(Records from a collection)
☆ ☆ ☆ ☆
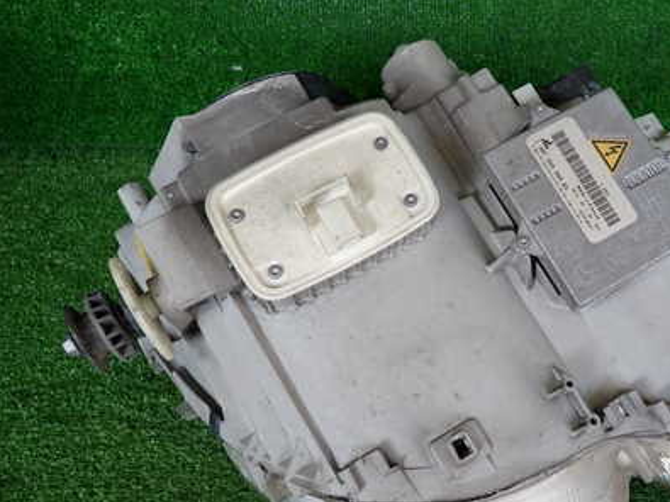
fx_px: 735
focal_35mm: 38
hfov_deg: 47.9
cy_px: 287
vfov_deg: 37.6
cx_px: 465
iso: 160
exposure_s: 1/125
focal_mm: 4.5
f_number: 2
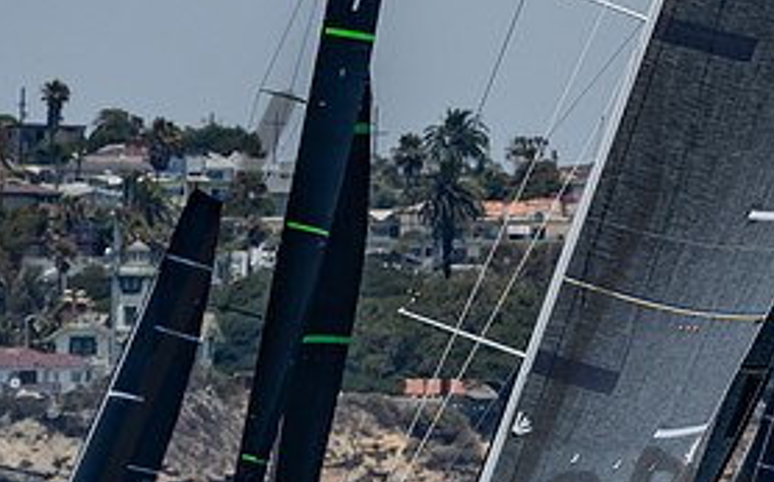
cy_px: 584
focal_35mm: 1190
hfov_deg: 1.8
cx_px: 818
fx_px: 25071
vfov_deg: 1.1
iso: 320
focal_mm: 300
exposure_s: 1/2500
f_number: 5.6
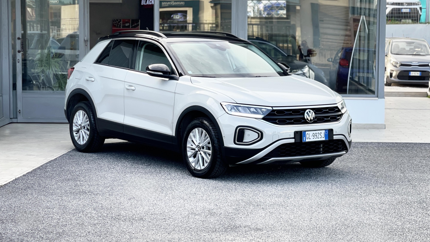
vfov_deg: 17.2
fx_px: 798
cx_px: 214
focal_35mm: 70
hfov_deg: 30.2
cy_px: 115
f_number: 2.2
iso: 32
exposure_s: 1/121
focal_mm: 7.5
☆ ☆ ☆ ☆
YOUR GOAL: Only the words belong in your copy: restate the data above exactly and leave the images out.

ANSWER TO THIS EXERCISE:
fx_px: 735
focal_35mm: 38
hfov_deg: 47.9
cy_px: 287
vfov_deg: 37.6
cx_px: 465
iso: 160
exposure_s: 1/125
focal_mm: 4.5
f_number: 2
cy_px: 584
focal_35mm: 1190
hfov_deg: 1.8
cx_px: 818
fx_px: 25071
vfov_deg: 1.1
iso: 320
focal_mm: 300
exposure_s: 1/2500
f_number: 5.6
vfov_deg: 17.2
fx_px: 798
cx_px: 214
focal_35mm: 70
hfov_deg: 30.2
cy_px: 115
f_number: 2.2
iso: 32
exposure_s: 1/121
focal_mm: 7.5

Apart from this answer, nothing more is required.